[Opening Extract section]

U-84 under Horst Uphoff, Bermuda patrol, June 1942

U-84  Uphoff         29-Jun-1942       

U-84 under Oberleutnant zur See Horst Uphoff spent 11 days patrolling in the Bermuda box, first west-bound for the Straits of Florida and then eastbound homeward, beginning the 29th of June 1942 and ending on July 31st. Starting on the 29th of June 1942 U-84 steamed west, south of Bermuda on its way toward the Straits of Florida via Grand Bahama. It left the region on the third of July. Then on the 26th of July the boat returned, this time heading east-northeast and passing quite close to Bermda on the 28th. Proceeding eastbound it exited the area east of the island on July 31st.

[Closing Extract section]
[Opening Records provided section]

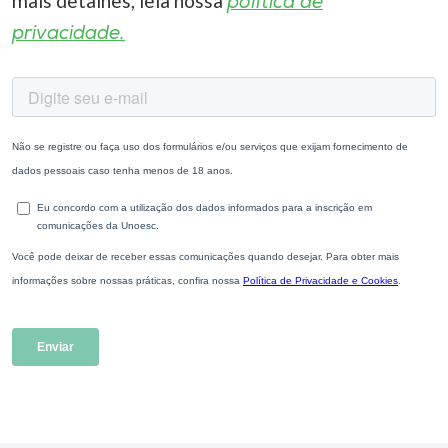
mais detalhes, leia nossa
política de
privacidade.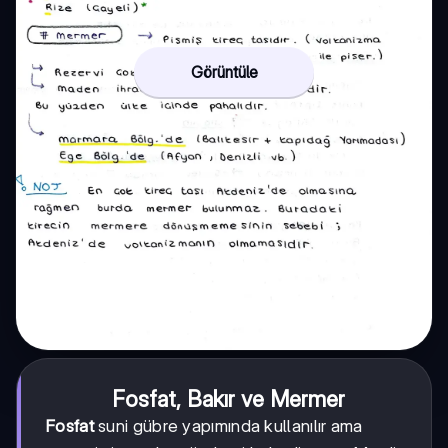
Görüntüle
Fosfat, Bakır ve Mermer
Fosfat
suni gübre yapımında kullanılır ama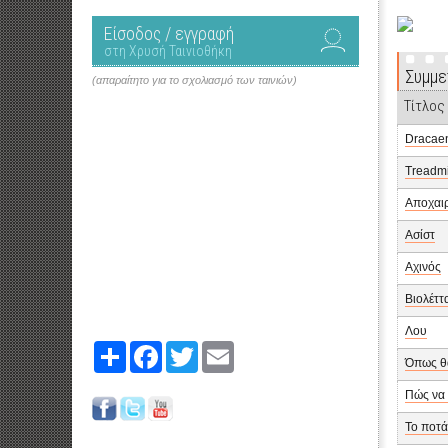
Είσοδος / εγγραφή
στη Χρυσή Ταινιοθήκη
Συμμε
(απαραίτητο για το σχολιασμό των ταινιών)
Τίτλος
Dracae
Treadmi
Αποχαιρ
Ασίστ
Αχινός
Βιολέττ
Λου
Share
Facebook
Twitter
Email
Όπως θα
Πώς να 
Το ποτά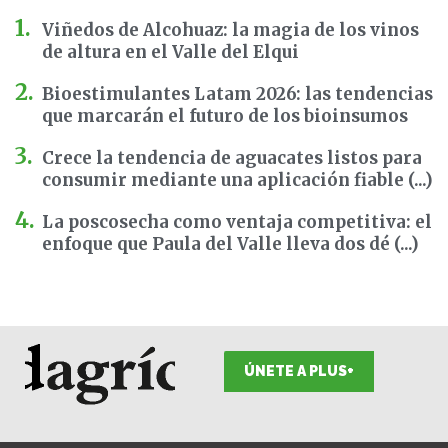
Viñedos de Alcohuaz: la magia de los vinos
de altura en el Valle del Elqui
Bioestimulantes Latam 2026: las tendencias
que marcarán el futuro de los bioinsumos
Crece la tendencia de aguacates listos para
consumir mediante una aplicación fiable (...)
La poscosecha como ventaja competitiva: el
enfoque que Paula del Valle lleva dos dé (...)
ÚNETE A PLUS+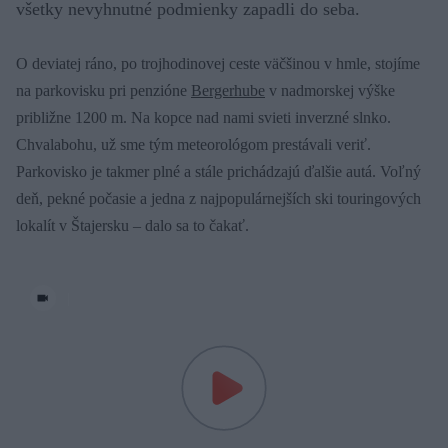
všetky nevyhnutné podmienky zapadli do seba.
O deviatej ráno, po trojhodinovej ceste väčšinou v hmle, stojíme
na parkovisku pri penzióne
Bergerhube
v nadmorskej výške
približne 1200 m. Na kopce nad nami svieti inverzné slnko.
Chvalabohu, už sme tým meteorológom prestávali veriť.
Parkovisko je takmer plné a stále prichádzajú ďalšie autá. Voľný
deň, pekné počasie a jedna z najpopulárnejších ski touringových
lokalít v Štajersku – dalo sa to čakať.
|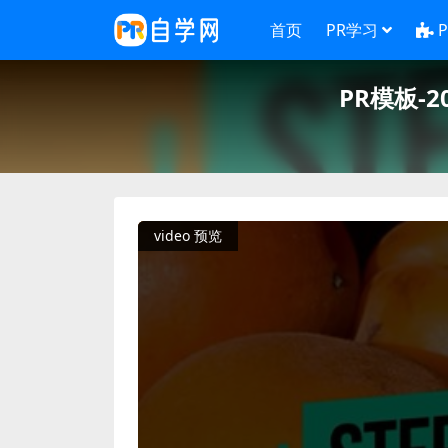
首页
PR学习
PR模板
video 预览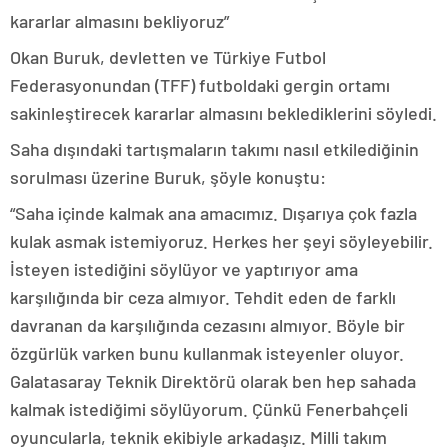
kararlar almasını bekliyoruz”
Okan Buruk, devletten ve Türkiye Futbol
Federasyonundan (TFF) futboldaki gergin ortamı
sakinleştirecek kararlar almasını beklediklerini söyledi.
Saha dışındaki tartışmaların takımı nasıl etkilediğinin
sorulması üzerine Buruk, şöyle konuştu:
“Saha içinde kalmak ana amacımız. Dışarıya çok fazla
kulak asmak istemiyoruz. Herkes her şeyi söyleyebilir.
İsteyen istediğini söylüyor ve yaptırıyor ama
karşılığında bir ceza almıyor. Tehdit eden de farklı
davranan da karşılığında cezasını almıyor. Böyle bir
özgürlük varken bunu kullanmak isteyenler oluyor.
Galatasaray Teknik Direktörü olarak ben hep sahada
kalmak istediğimi söylüyorum. Çünkü Fenerbahçeli
oyuncularla, teknik ekibiyle arkadaşız. Milli takım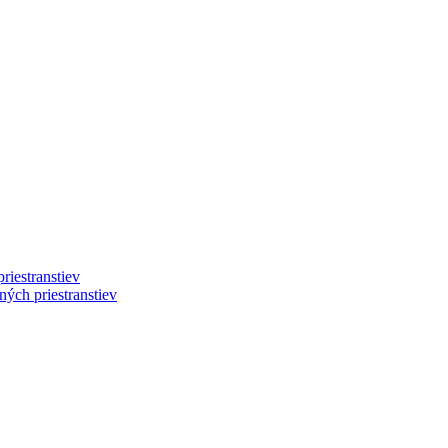
riestranstiev
ých priestranstiev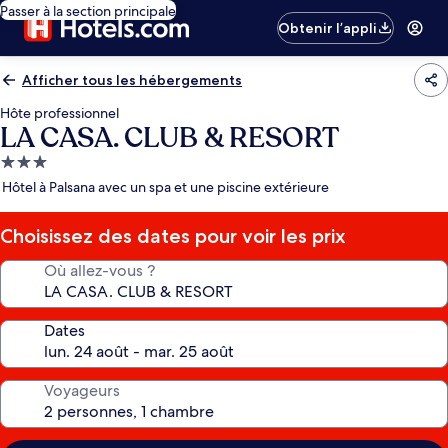
Passer à la section principale
Obtenir l’appli
Afficher tous les hébergements
Hôte professionnel
LA CASA. CLUB & RESORT
Hébergement
3.0 étoiles
Hôtel à Palsana avec un spa et une piscine extérieure
Choisissez des dates pour voir les prix
Où allez-vous ?
Dates
Voyageurs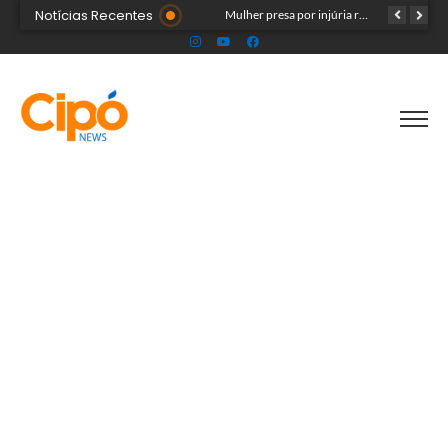
Notícias Recentes
Público ainda pode garantir entrada para show do Som & Louvor na Expoacre nesta sexta
Mulher presa por injúria racial contra Rainha do Rodeio é solta após audiência
Seadh repudia ataque racista contra Rainha da Expoacre 2026 e reforça combate à discriminação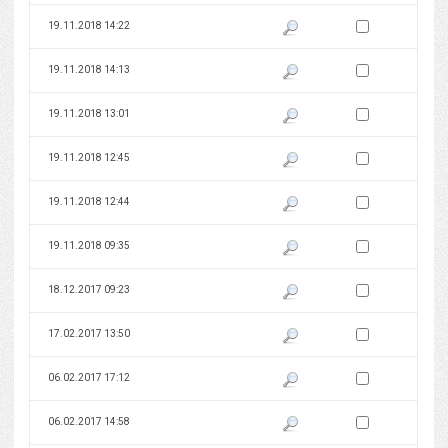
Zaznacz wersję do 
19.11.2018 14:22
Pokaż podgląd wersji z dnia 19
Zaznacz wersję do 
19.11.2018 14:13
Pokaż podgląd wersji z dnia 19
Zaznacz wersję do 
19.11.2018 13:01
Pokaż podgląd wersji z dnia 19
Zaznacz wersję do 
19.11.2018 12:45
Pokaż podgląd wersji z dnia 19
Zaznacz wersję do 
19.11.2018 12:44
Pokaż podgląd wersji z dnia 19
Zaznacz wersję do 
19.11.2018 09:35
Pokaż podgląd wersji z dnia 19
Zaznacz wersję do 
18.12.2017 09:23
Pokaż podgląd wersji z dnia 18
Zaznacz wersję do 
17.02.2017 13:50
Pokaż podgląd wersji z dnia 17
Zaznacz wersję do 
06.02.2017 17:12
Pokaż podgląd wersji z dnia 06
Zaznacz wersję do 
06.02.2017 14:58
Pokaż podgląd wersji z dnia 06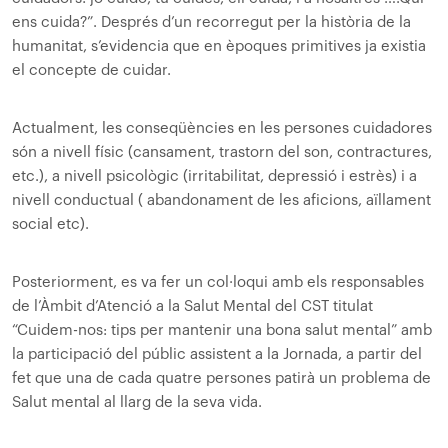
ens cuida?”. Després d’un recorregut per la història de la
humanitat, s’evidencia que en èpoques primitives ja existia
el concepte de cuidar.
Actualment, les conseqüències en les persones cuidadores
són a nivell físic (cansament, trastorn del son, contractures,
etc.), a nivell psicològic (irritabilitat, depressió i estrès) i a
nivell conductual ( abandonament de les aficions, aïllament
social etc).
Posteriorment, es va fer un col·loqui amb els responsables
de l’Àmbit d’Atenció a la Salut Mental del CST titulat
“Cuidem-nos: tips per mantenir una bona salut mental” amb
la participació del públic assistent a la Jornada, a partir del
fet que una de cada quatre persones patirà un problema de
Salut mental al llarg de la seva vida.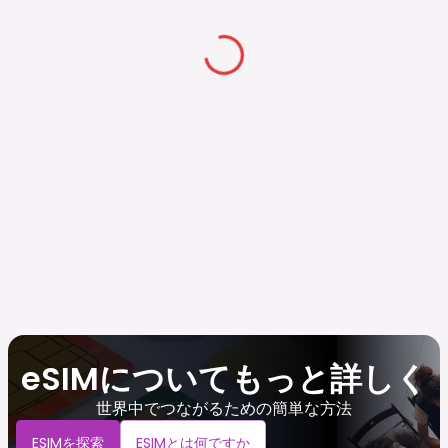
eSIMについてもっと詳しく
世界中でつながるための簡単な方法
ESIMを探索
ESIMとは何ですか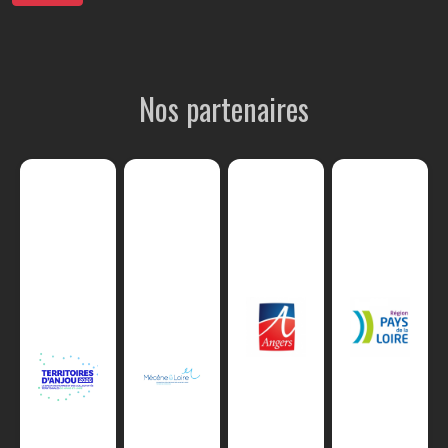
Nos partenaires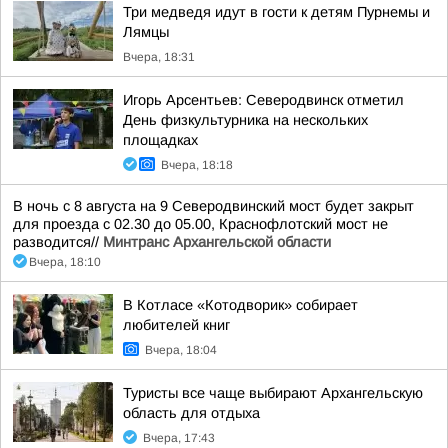
Три медведя идут в гости к детям Пурнемы и
Лямцы
Вчера, 18:31
Игорь Арсентьев: Северодвинск отметил
День физкультурника на нескольких
площадках
Вчера, 18:18
В ночь с 8 августа на 9 Северодвинский мост будет закрыт
для проезда с 02.30 до 05.00, Краснофлотский мост не
разводится//
Минтранс Архангельской области
Вчера, 18:10
В Котласе «Котодворик» собирает
любителей книг
Вчера, 18:04
Туристы все чаще выбирают Архангельскую
область для отдыха
Вчера, 17:43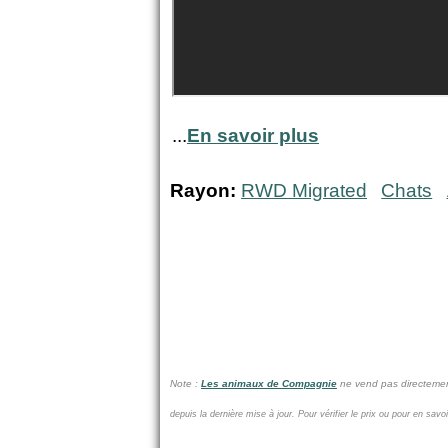
...
En savoir plus
Rayon:
RWD Migrated
Chats
Note :
Les animaux de Compagnie
ne vend pas
directemen
depuis la dernière mise à jour.
Pour vérifier le prix ou pour en savo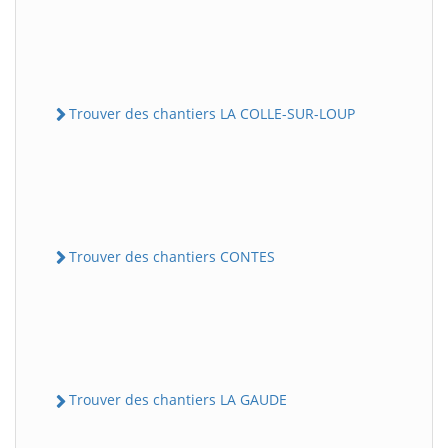
Trouver des chantiers LA COLLE-SUR-LOUP
Trouver des chantiers CONTES
Trouver des chantiers LA GAUDE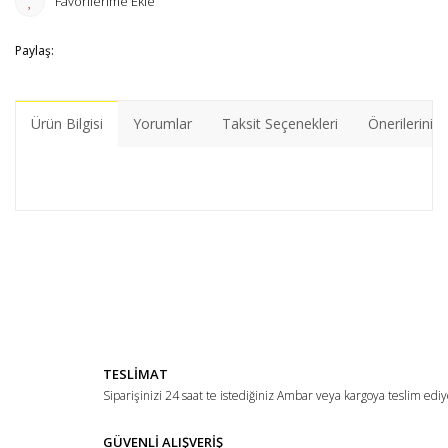
Paylaş:
Ürün Bilgisi
Yorumlar
Taksit Seçenekleri
Önerileriniz
Bu ürünün fiyat bilgisi, resim, ürün açıklamalarında ve diğer
konularda yetersiz gördüğünüz noktaları öneri formunu
Bu ürüne ilk yorumu siz yapın!
kullanarak tarafımıza iletebilirsiniz.
Görüş ve önerileriniz için teşekkür ederiz.
Yorum Yaz
Ürün resmi kalitesiz, bozuk veya görüntülenemiyor.
TESLİMAT
Ürün açıklamasında eksik bilgiler bulunuyor.
Siparişinizi 24 saat te istediğiniz Ambar veya kargoya teslim ediy
Ürün bilgilerinde hatalar bulunuyor.
Ürün fiyatı diğer sitelerden daha pahalı.
GÜVENLİ ALIŞVERİŞ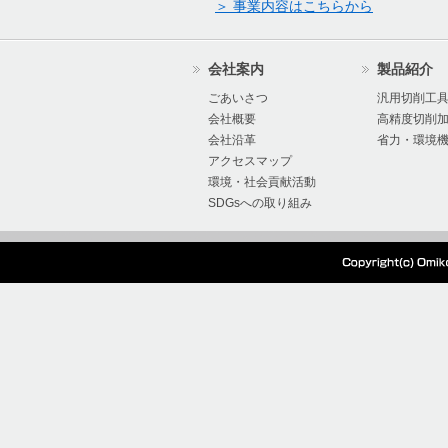
＞ 事業内容はこちらから
会社案内
製品紹介
ごあいさつ
汎用切削工
会社概要
高精度切削
会社沿革
省力・環境
アクセスマップ
環境・社会貢献活動
SDGsへの取り組み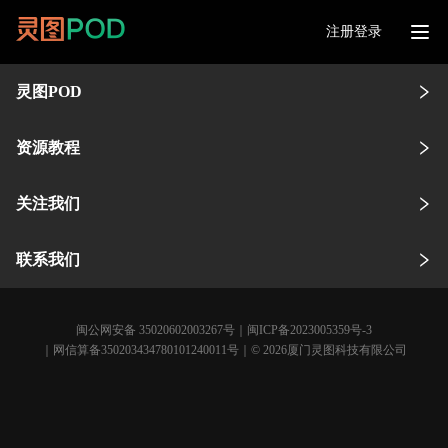
注册登录
灵图POD
资源教程
关注我们
联系我们
闽公网安备 35020602003267号
｜
闽ICP备2023005359号-3
｜网信算备350203434780101240011号｜© 2026厦门灵图科技有限公司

[Closing Records provided section]

* _Requirement A_: In the U-84 patrol text, on what date did the boat first leave the region?
* _Requirement B_: Write a continuation of the U-84 patrol text, starting after its last sentence.

* _Expected answer A_: It left the region on the third of July 1942.

* _Expected answer B_:
After its initital incursion, on the 6th of July, while poised to enter the Straits of Florida, the boat effected a nearly 180 degree turn and Uphoff opted instead to head east until the 8th. At that point, just northeast of Elbow Cay Light Abaco, the boat turned right nearly 90 degrees and steamed towards the Crooked Island Passage.

After passing over 100 miles east of Abaco, Eleuthera, Cat Island and San Salvador the submarine transited the Crooked Island Passage between the 10th and 11th of July. From there U-84 headed northwest up the Old Bahama Channel between the 11th and 13th of July, when it encountered the Andrew Jackson, an American steamer of 5,990 tons, which it sank west of the Cay Sal Bank.

Leaving the region briefly to patrol north of Havana and west of Key West, the sub sank the 1,648-ton Honduran ship Baja California in the US Gulf northwest of Key West on the 19th and two days later damaged the William Cullen Bryant, an American ship of 7,176 tons, out of convoy TAW 4J in a position west of Cay Sal Bank. After these three successes (on top of an earlier sinking of the Torvanger outside the area, for a patrol total of 21,382 tons), Uphoff headed home via the Straits of Florida.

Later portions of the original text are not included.